Design: Descriptive study
Setting: Tertiary Private Hospital Outpatient Department
Patients: Twenty five subjects who had undergone total laryngectomy and met
inclusion and exclusion criteria underwent rigid nasal endoscopy and olfactory function
assessment using an adaptation of the questionnaire of the Smell and Taste Clinic of Hospital of University Pennsylvania (HUP) and the Santo Tomas Smell Identification Test (ST-SIT).
Results: Twenty one male subjects completed olfactory testing. All had subjective sense of smel before laryngectomy.
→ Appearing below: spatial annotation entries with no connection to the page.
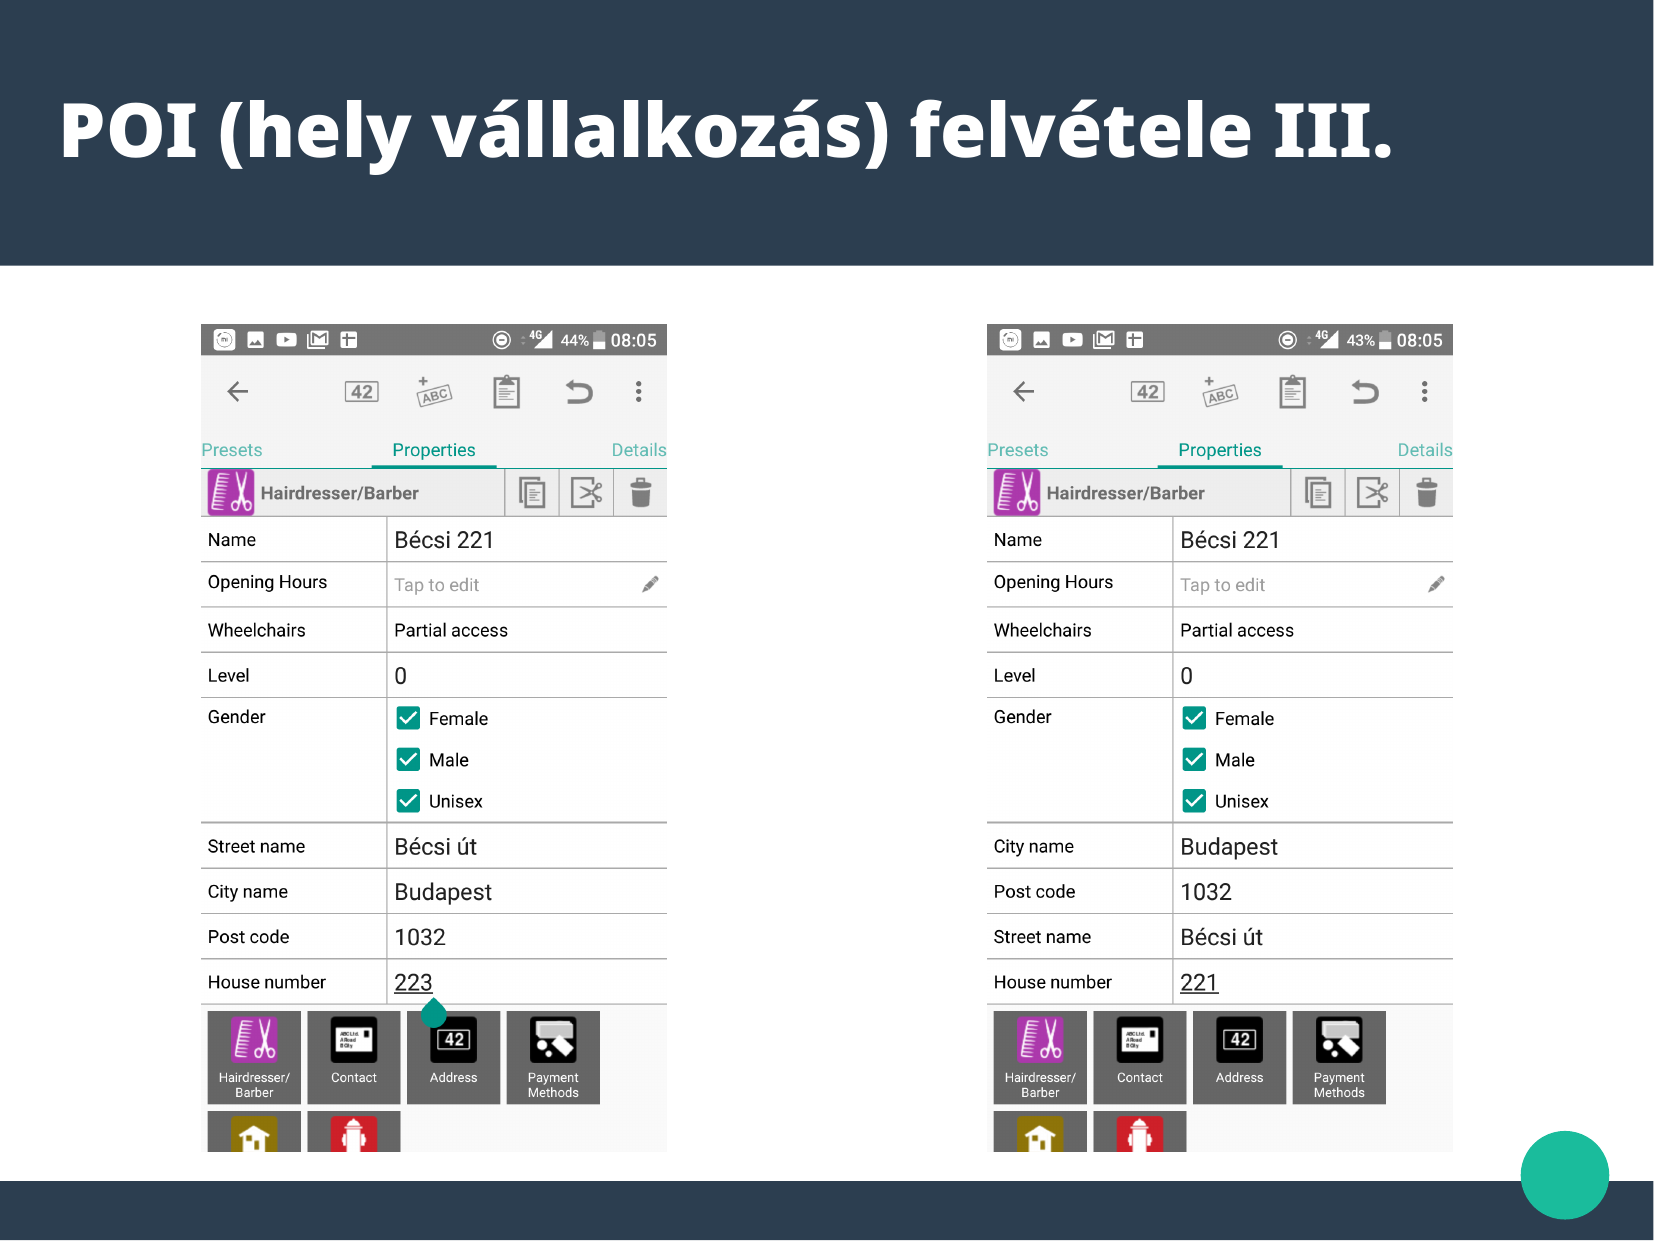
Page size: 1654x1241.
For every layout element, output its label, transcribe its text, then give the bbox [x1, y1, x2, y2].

title POI (hely vállalkozás) felvétele III. [59, 49, 1595, 207]
picture [987, 324, 1453, 1152]
picture [201, 324, 667, 1152]
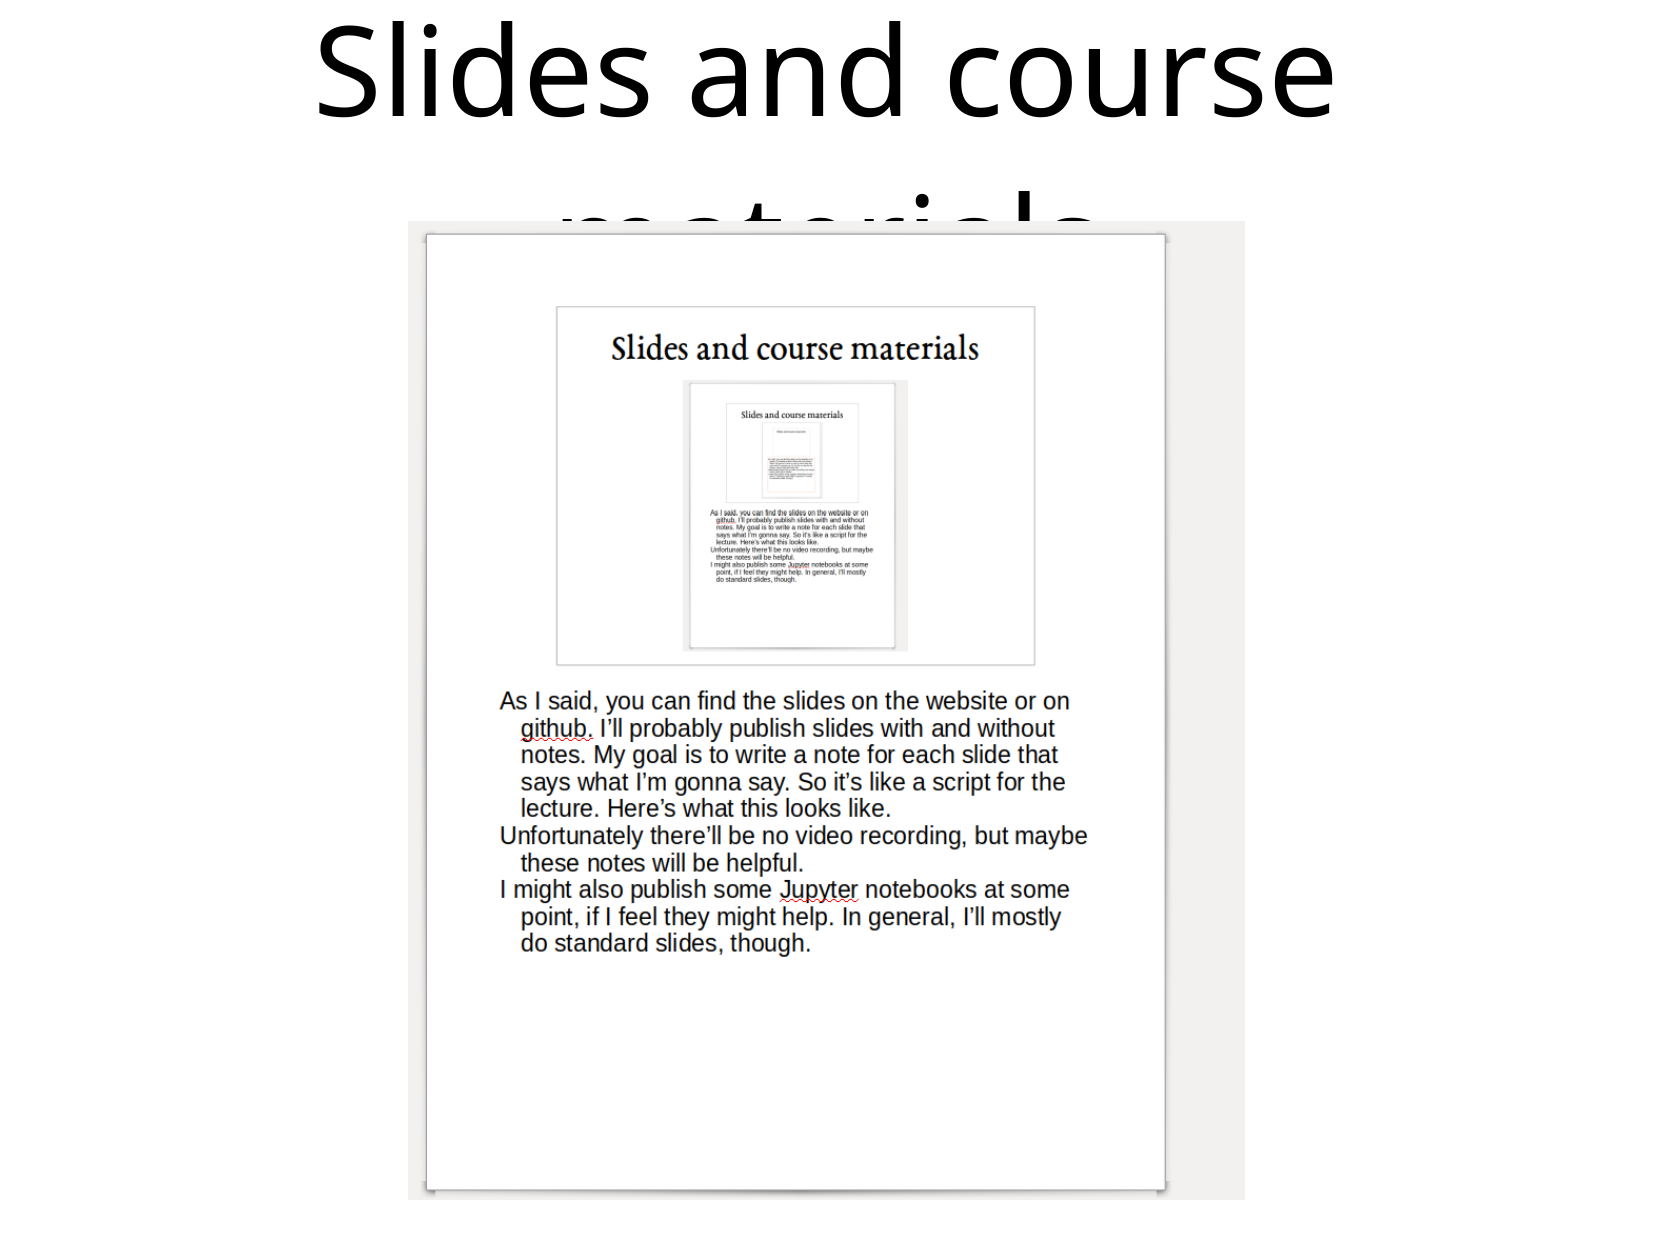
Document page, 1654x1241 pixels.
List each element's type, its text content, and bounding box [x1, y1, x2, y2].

Statistically significant correlation was noted between the subjective post-operative smell function and the objective olfactory function test scores. There was no statistically significant difference noted in the ST SIT scores with regards age, duration from laryngectomy to olfactory testing, number of smoking pack- years, use of olfactory technique/maneuver, loss of appetite and adjunctive chemotherapy and radiotherapy.
Conclusion: All subjects post-laryngectomy had subjective complaints of varying levels of
olfactory difficulties based on a structured questionnaire and were documented to be anosmic
by an objective smell identification test. Olfactory problems following laryngectomy can
have significant effects on the lives of laryngectomees, and health care providers should be
knowledgeable of available management options for this condition.